Louis Bassett had left for Norada the day after David’s
sudden illness, but ten days later found him only
as far as Chicago, and laid up in his hotel with a
sprained knee. It was not until the day Nina
went back to the little house in the Ridgely Road,
having learned the first lesson of married life, that
men must not only be captured but also held, that
he was able to resume his journey.
He had chafed wretchedly under the delay. It
was true that nothing in the way of a story had broken
yet. The Tribune had carried a photograph of
the cabin where Clark had according to the Donaldson
woman spent the winter following the murder, and there
were the usual reports that he had been seen recently
in spots as diverse as Seattle and New Orleans.

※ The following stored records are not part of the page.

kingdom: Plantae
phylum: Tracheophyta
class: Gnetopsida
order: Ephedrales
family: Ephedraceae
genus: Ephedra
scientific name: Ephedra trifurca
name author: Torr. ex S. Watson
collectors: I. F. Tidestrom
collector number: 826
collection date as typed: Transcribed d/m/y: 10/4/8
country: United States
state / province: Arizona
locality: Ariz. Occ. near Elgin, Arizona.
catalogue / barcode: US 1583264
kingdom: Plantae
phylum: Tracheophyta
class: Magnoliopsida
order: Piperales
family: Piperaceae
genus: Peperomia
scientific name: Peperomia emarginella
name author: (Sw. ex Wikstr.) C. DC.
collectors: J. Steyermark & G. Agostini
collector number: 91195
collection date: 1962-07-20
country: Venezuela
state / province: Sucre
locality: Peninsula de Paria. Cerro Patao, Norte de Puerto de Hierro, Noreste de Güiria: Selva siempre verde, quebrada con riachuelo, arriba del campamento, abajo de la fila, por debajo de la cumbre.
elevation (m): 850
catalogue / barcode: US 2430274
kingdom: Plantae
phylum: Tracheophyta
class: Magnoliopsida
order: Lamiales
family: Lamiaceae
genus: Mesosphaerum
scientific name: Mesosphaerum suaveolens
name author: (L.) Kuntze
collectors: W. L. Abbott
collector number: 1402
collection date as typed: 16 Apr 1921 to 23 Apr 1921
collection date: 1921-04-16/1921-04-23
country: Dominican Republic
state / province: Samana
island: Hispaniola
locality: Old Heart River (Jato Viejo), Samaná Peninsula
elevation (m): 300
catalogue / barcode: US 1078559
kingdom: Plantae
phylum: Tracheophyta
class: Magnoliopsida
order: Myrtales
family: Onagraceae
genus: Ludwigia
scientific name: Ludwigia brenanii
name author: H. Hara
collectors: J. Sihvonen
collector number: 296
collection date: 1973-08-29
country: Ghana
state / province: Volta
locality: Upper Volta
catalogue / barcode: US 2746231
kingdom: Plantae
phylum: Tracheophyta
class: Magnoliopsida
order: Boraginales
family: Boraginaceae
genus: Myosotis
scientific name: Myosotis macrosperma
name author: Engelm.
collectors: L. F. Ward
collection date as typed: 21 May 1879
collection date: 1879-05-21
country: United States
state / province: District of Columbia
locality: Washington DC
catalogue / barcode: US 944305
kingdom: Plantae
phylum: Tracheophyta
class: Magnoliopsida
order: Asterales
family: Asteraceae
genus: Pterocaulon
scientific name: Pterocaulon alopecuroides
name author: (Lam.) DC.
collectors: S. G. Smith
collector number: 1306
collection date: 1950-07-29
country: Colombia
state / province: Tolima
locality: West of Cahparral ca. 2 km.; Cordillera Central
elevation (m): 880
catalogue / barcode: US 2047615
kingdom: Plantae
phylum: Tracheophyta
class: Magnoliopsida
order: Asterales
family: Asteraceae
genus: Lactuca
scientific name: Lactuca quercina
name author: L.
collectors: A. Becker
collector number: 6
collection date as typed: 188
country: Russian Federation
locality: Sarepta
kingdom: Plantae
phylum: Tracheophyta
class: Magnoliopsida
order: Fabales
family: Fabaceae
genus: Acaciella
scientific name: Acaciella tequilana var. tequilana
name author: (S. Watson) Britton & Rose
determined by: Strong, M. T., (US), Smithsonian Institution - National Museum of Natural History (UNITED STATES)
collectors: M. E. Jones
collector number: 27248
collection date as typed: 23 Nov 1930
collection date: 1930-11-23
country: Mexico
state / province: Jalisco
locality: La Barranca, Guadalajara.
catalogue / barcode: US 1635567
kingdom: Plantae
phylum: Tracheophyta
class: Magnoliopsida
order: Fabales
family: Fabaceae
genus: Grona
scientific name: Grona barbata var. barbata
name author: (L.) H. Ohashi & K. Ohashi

But when the following Sunday brought nothing further
he surmised that the pack, having lost the scent,
had been called off.
He confirmed this before starting West by visiting
some of the offices of the leading papers and looking
up old friends. The Clark story was dead for
the time. They had run a lot of pictures of
him, however, and some one might turn him up eventually,
but a scent was pretty cold in ten years. The
place had changed, too. Oil had been discovered
five years ago, and the old settlers had, a good many
of them, cashed in and moved away. The town had
grown like all oil towns.
Bassett was fairly content. He took the night
train out of Chicago and spent the next day crossing
Nebraska, fertile, rich and interesting. On
the afternoon of the second day he left the train
and took a branch line toward the mountains and Norada,
and from that time on he became an urbane, interested
and generally cigar-smoking interrogation point.